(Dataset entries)

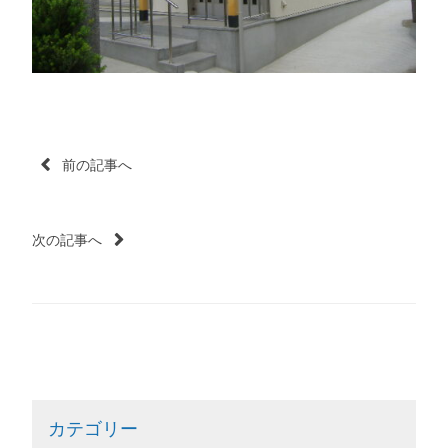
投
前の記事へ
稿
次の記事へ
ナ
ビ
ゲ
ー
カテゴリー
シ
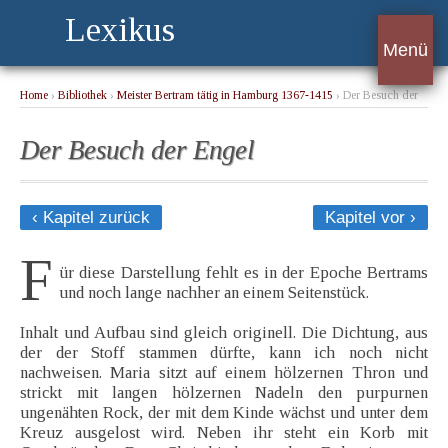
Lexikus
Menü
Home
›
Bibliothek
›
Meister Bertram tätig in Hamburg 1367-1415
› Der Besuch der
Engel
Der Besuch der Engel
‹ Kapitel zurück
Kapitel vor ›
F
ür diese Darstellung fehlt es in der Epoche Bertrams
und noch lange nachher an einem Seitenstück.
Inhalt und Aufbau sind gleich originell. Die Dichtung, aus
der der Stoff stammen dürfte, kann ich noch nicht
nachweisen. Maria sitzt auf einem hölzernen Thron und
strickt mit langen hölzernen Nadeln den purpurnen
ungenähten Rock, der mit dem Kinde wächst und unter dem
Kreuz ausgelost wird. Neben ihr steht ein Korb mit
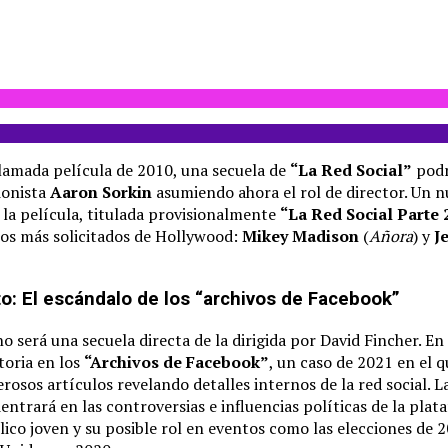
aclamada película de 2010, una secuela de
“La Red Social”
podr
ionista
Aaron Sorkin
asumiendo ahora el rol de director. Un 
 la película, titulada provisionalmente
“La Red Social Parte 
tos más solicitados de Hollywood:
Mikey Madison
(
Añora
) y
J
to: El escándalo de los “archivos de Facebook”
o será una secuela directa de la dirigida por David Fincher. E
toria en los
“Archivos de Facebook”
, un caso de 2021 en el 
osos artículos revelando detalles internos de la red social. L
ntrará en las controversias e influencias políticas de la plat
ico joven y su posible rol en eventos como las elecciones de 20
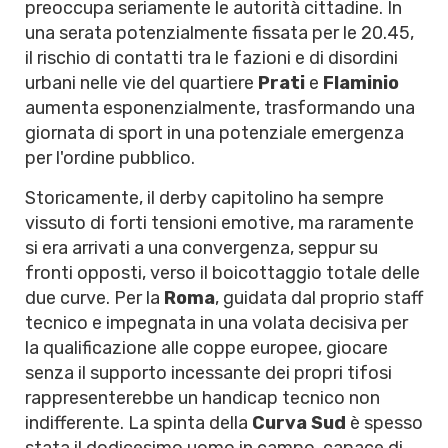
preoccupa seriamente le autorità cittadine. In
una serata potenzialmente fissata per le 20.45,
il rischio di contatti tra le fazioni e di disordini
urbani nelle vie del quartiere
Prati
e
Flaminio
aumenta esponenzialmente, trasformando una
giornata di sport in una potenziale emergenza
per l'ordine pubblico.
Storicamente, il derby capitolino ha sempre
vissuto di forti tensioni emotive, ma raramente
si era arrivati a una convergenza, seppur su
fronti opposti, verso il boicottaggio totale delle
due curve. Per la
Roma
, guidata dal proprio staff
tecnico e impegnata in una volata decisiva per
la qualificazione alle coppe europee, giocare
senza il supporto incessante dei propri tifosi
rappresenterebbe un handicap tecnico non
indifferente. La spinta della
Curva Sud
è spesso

Job:
The expected output is every entry above, retyped exactly, with the pictures removed.

Exercise solution:
投
前の記事へ
稿
次の記事へ
ナ
ビ
ゲ
ー
カテゴリー
シ
Lexikus
Menü
Home
›
Bibliothek
›
Meister Bertram tätig in Hamburg 1367-1415
› Der Besuch der
Engel
Der Besuch der Engel
‹ Kapitel zurück
Kapitel vor ›
F
ür diese Darstellung fehlt es in der Epoche Bertrams
und noch lange nachher an einem Seitenstück.
Inhalt und Aufbau sind gleich originell. Die Dichtung, aus
der der Stoff stammen dürfte, kann ich noch nicht
nachweisen. Maria sitzt auf einem hölzernen Thron und
strickt mit langen hölzernen Nadeln den purpurnen
ungenähten Rock, der mit dem Kinde wächst und unter dem
Kreuz ausgelost wird. Neben ihr steht ein Korb mit
aclamada película de 2010, una secuela de
“La Red Social”
podr
ionista
Aaron Sorkin
asumiendo ahora el rol de director. Un 
 la película, titulada provisionalmente
“La Red Social Parte 
tos más solicitados de Hollywood:
Mikey Madison
(
Añora
) y
J
to: El escándalo de los “archivos de Facebook”
o será una secuela directa de la dirigida por David Fincher. E
toria en los
“Archivos de Facebook”
, un caso de 2021 en el 
osos artículos revelando detalles internos de la red social. L
ntrará en las controversias e influencias políticas de la plat
ico joven y su posible rol en eventos como las elecciones de 20
preoccupa seriamente le autorità cittadine. In
una serata potenzialmente fissata per le 20.45,
il rischio di contatti tra le fazioni e di disordini
urbani nelle vie del quartiere
Prati
e
Flaminio
aumenta esponenzialmente, trasformando una
giornata di sport in una potenziale emergenza
per l'ordine pubblico.
Storicamente, il derby capitolino ha sempre
vissuto di forti tensioni emotive, ma raramente
si era arrivati a una convergenza, seppur su
fronti opposti, verso il boicottaggio totale delle
due curve. Per la
Roma
, guidata dal proprio staff
tecnico e impegnata in una volata decisiva per
la qualificazione alle coppe europee, giocare
senza il supporto incessante dei propri tifosi
rappresenterebbe un handicap tecnico non
indifferente. La spinta della
Curva Sud
è spesso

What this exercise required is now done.